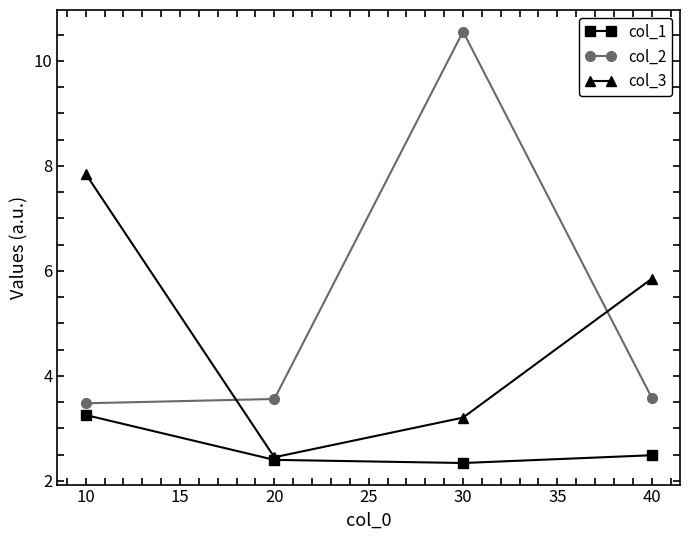

How many intersections are there between col_2 and col_3?

2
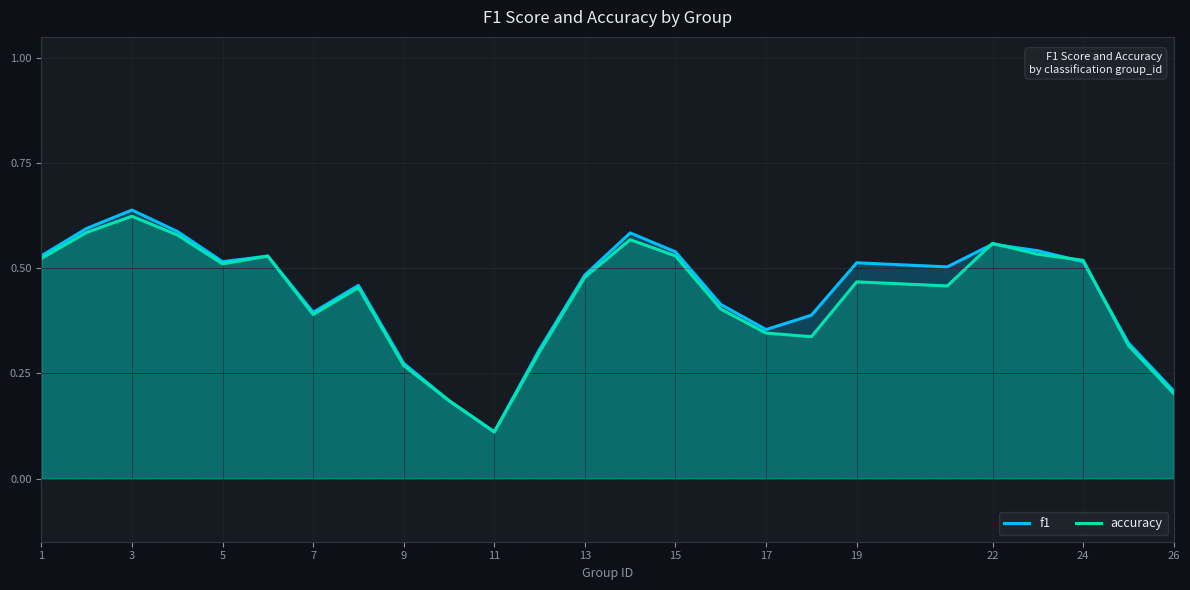

Which series has the widest spread of values?

f1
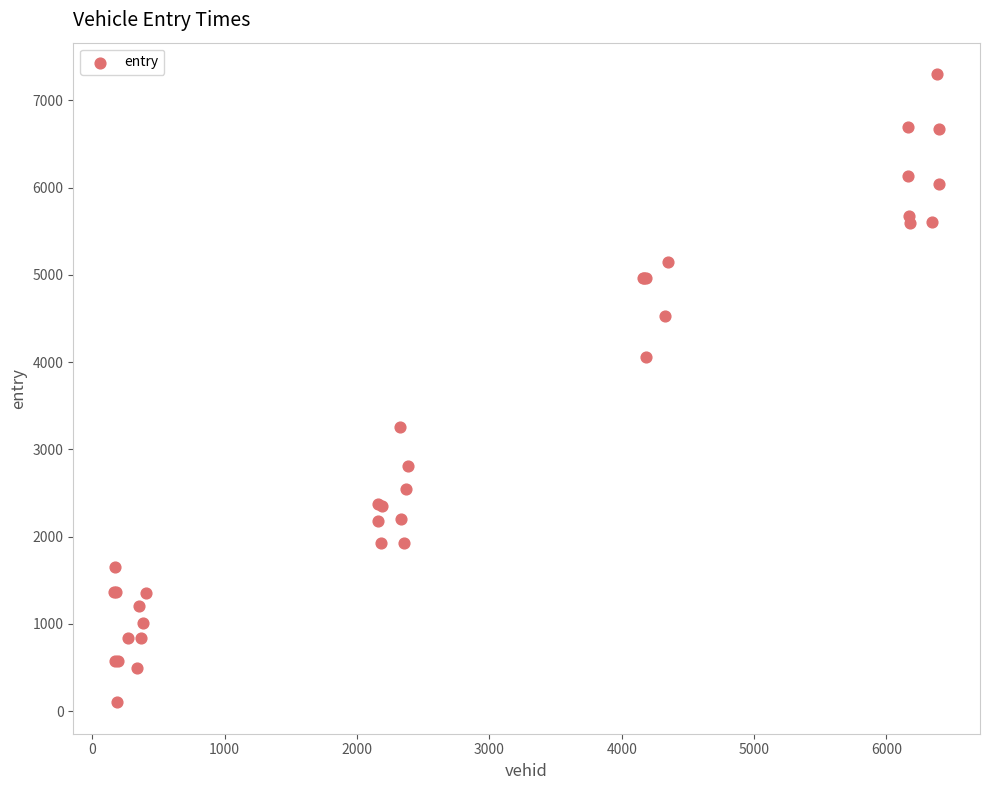

What Y value in the scatter plot is closest to 3700?

4057.5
+-------+
## How to complete this task
Extract the text of all three items above verbatim, leaving out the pictures.

## Task response
How many intersections are there between col_2 and col_3?

2

Which series has the widest spread of values?

f1

What Y value in the scatter plot is closest to 3700?

4057.5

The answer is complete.